High prematurity rates earn Ohio a scolding
Sometimes, a big, fat D on your report card wakes you up.
That's the hope of the March of Dimes, which for the first time has graded states on the number of babies born early.
The grades came out last month, and Ohio, with a preterm birthrate of 13 percent, got a D. So did the United States, which has a preterm birthrate of 12.7 percent.
The highest grade was a B, earned only by Vermont.
The rates are based on 2005 data and reflect a nationwide increase in early deliveries. The federal government's goal for 2010 is a rate of 7.6 percent.
The report card also includes statistics on health insurance, smoking rates and late preterm births (those between 34 and 36 weeks). About one in seven Ohio women of childbearing age has no health insurance; about one in four smokes and about one in 11 births is late preterm.
The reasons for the high preterm numbers are many, and they include more women waiting longer to have babies and increased use of fertility drugs.
The March of Dimes and other organizations recognize that some babies risk death if they are not delivered early, and that doctors who treat preterm infants are better than ever at saving them.
"There are many times when the birth is absolutely the best thing for mom and baby at that time," said Pat Fizer-Vogel, a nurse and chairwoman of the March of Dimes Ohio chapter's executive board.
But the groups want to make sure that everything possible is done to prevent unnecessary premature deliveries.
That means fighting for better access to good prenatal care and convincing women to quit smoking during pregnancy.
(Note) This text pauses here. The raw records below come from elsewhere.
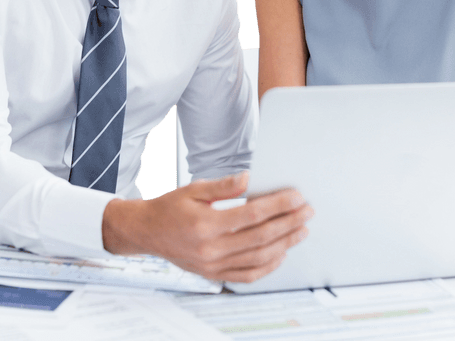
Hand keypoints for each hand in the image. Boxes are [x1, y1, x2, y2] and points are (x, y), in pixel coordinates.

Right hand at [102, 171, 312, 282]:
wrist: (147, 232)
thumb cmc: (170, 208)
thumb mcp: (194, 189)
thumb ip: (223, 186)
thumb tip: (249, 179)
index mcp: (206, 223)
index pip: (252, 214)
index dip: (279, 205)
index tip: (297, 197)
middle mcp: (211, 247)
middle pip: (261, 237)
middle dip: (289, 223)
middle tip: (307, 212)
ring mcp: (213, 264)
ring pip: (259, 258)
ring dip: (285, 244)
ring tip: (301, 231)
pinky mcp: (214, 274)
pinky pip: (247, 275)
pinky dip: (268, 266)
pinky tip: (281, 253)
It also means reining in the number of Caesarean sections. Experts say early, elective Caesareans (before 39 weeks) have surged in the past couple of decades.
Prematurity is technically before 37 weeks, but the March of Dimes and others frown on C-sections scheduled merely for convenience before 39 weeks.
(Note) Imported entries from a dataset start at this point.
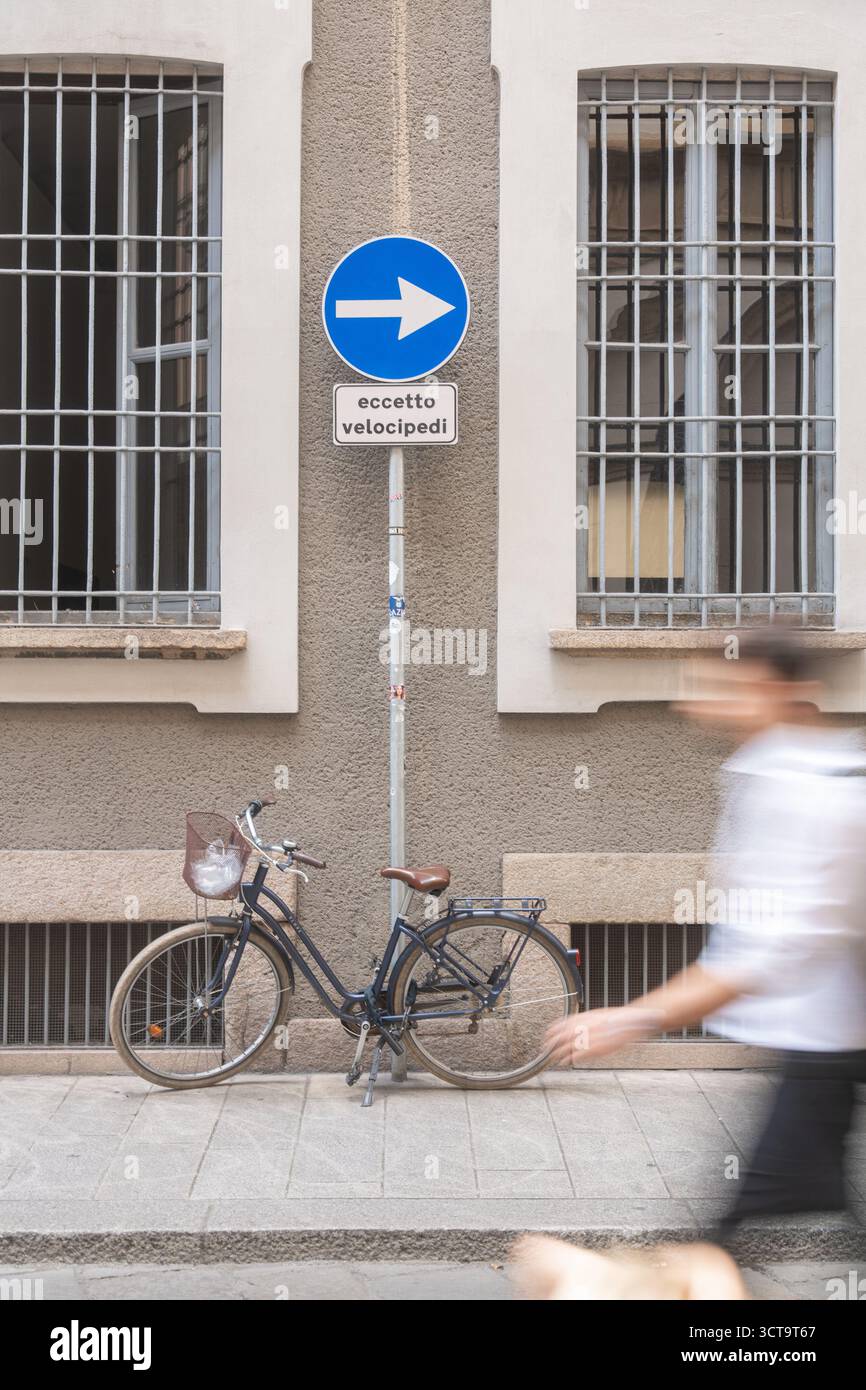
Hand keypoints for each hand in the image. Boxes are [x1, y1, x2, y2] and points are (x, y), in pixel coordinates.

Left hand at [544, 1006, 660, 1065]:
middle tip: (545, 1049)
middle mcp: (584, 1026)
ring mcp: (590, 1038)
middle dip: (551, 1043)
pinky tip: (565, 1062)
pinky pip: (578, 1056)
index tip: (547, 1035)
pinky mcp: (596, 1048)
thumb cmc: (616, 1018)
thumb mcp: (597, 1014)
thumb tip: (573, 1025)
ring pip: (567, 1047)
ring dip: (558, 1053)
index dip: (552, 1031)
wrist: (631, 1021)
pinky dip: (570, 1059)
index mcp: (583, 1017)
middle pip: (561, 1037)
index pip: (561, 1024)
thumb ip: (584, 1020)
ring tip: (553, 1058)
A handful more days inside the womb matter, even at the end of pregnancy, said Dr. Jay Iams, a specialist in maternal-fetal medicine at the Ohio State University Medical Center.
Iams, who sits on the March of Dimes' scientific advisory committee on prematurity, is helping lead a statewide effort among hospitals to drive down prematurity rates and improve the health of those born too soon.
After just a few months, hospitals are seeing improvements, he said, and some hospital leaders say they've lowered the number of early, scheduled deliveries simply by requiring that doctors explain why they've scheduled one.
For about seven years, Riverside Methodist Hospital has monitored early C-sections to see whether they were being performed for medical reasons, said Dr. Stuart Jones, chairman of the hospital's obstetrics and gynecology department.
Now, those deliveries have all but stopped, he said.
The March of Dimes plans to issue updated report cards periodically.